Приведённый отрывок:
·····

Одним из “подписантов” должен был оказаться Илья Эренбург.
Письмо в “Правду” он подписывать отказался.
Вместо этого написал письмо Сталину.
В нем, блистательно стилизуя советский партийный новояз с его алогичной и противоречивой риторикой, он на пальцах доказал вождю всех времен и народов, что в результате депортации пострадает репутация компартии и значит – лично товарища Сталина.
Товарищ Сталин задумался.
Коллективное письмо в “Правду” лежало неопубликованным.
Товарищ Сталин размышлял, как бы осуществить свой замысел без последствий. Было подготовлено второе “коллективное” письмо в “Правду”.
Раздумья Сталина были прерваны третьим инсультом. Вождь умер.
Смерть, – пишет Сарнов, – уже занесшая свою косу над головами миллионов людей, отступила”.
Поэт и власть в России: “И истину царям с улыбкой говорил”. Считается, что, проживи Карамзин еще несколько месяцев, Николай I не осмелился бы повесить декабристов…
В третью фазу диалога со Сталиным Эренбург вступил уже после смерти вождя. Собственно, это и была книга “Люди, годы, жизнь”. Книга, которую кто-то принял, а кто-то – возненавидел. Потому что слишком многого от нее ждали: полной правды, совершенной откровенности, предельных обобщений.
Меж тем автор то и дело оговаривался: “Я считаю, что не настало время об этом говорить”. Так, например, сказано об эпизоде с “коллективным” письмом в “Правду”. Читатели судили иначе; читатели присылали письма; писатель реагировал следующим образом: “Неужели они не понимают… что я работаю на пределе возможного!” В голосе, как вспоминает Б.М. Сарнов, дрожала обида…
Недомолвки, самоцензура, эпизоды, сплошь написанные эзоповым языком, ныне требуют переиздания книги “Люди, годы, жизнь” с огромным и тщательным комментарием – примерно таким, каким снабжены “Записки об Анне Ахматовой” Л.К. Чуковской, выпущенные издательством “Согласие”. Сарнов так передает собственное впечатление: “А я не хотел (не умел) принимать Эренбурга таким, “каким Бог его зародил”. Не понимал, что ему стократ важнее высказать вслух хоть самую малую толику запретной правды, чем вылить на бумагу ВСЮ правду, и пусть о ней узнают хоть полвека спустя. Мне хотелось, чтобы он высказывался в своих мемуарах в соответствии с классической судебной клятвой: говорить правду, только правду и всю правду. И черт с ними! Пусть не печатают!”.

·····

Исходные данные:

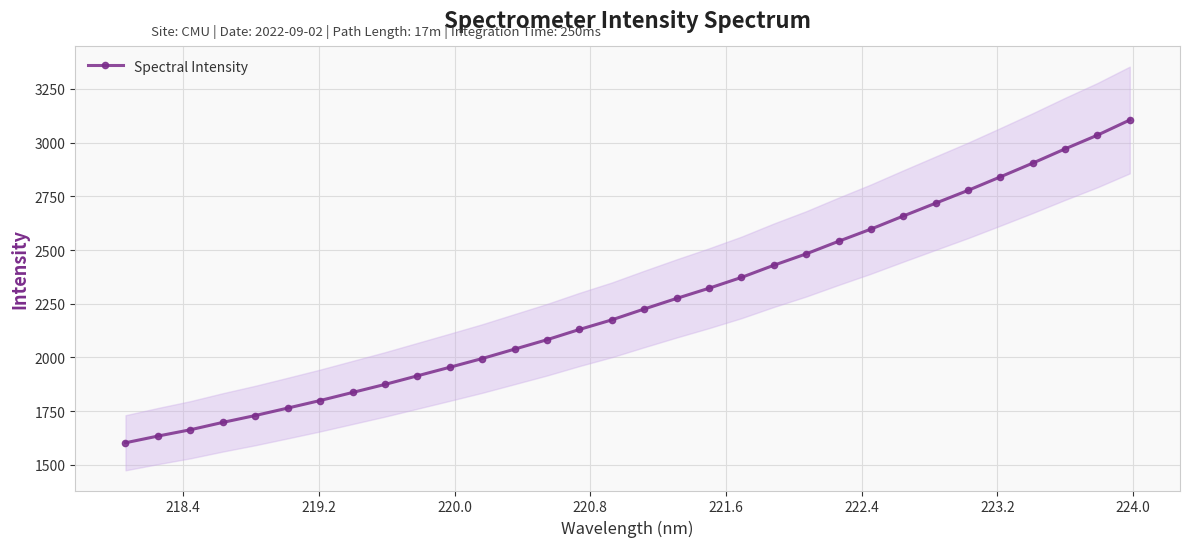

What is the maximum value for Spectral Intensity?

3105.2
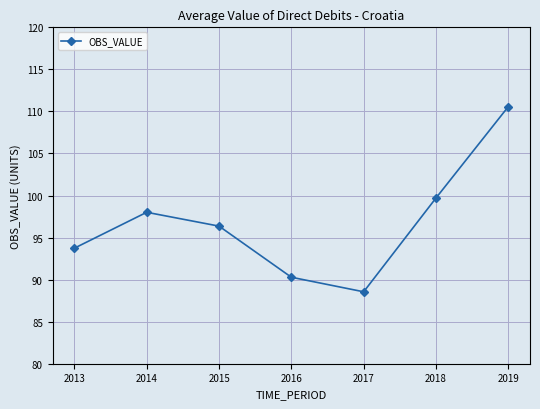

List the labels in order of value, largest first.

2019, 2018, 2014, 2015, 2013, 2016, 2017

·····

Что требуется: Пожалуйста, дословно перепишите фрагмент отрывка об Эренбурге и Сталине от «Товарищ Сталин задумался.» до «инсультом. Вождь умер.» включительно.

Результат задания:
Товарищ Сталин задумался.
Коллективное письмо в “Правду” лежало неопубликованным.
Товарищ Сталин размышлял, как бы осуществить свой замысел без последствий. Было подготовлено второе “коллективное” письмо в “Правду”.
Раздумья Сталина были прерваны третьим инсультом. Вождь умер.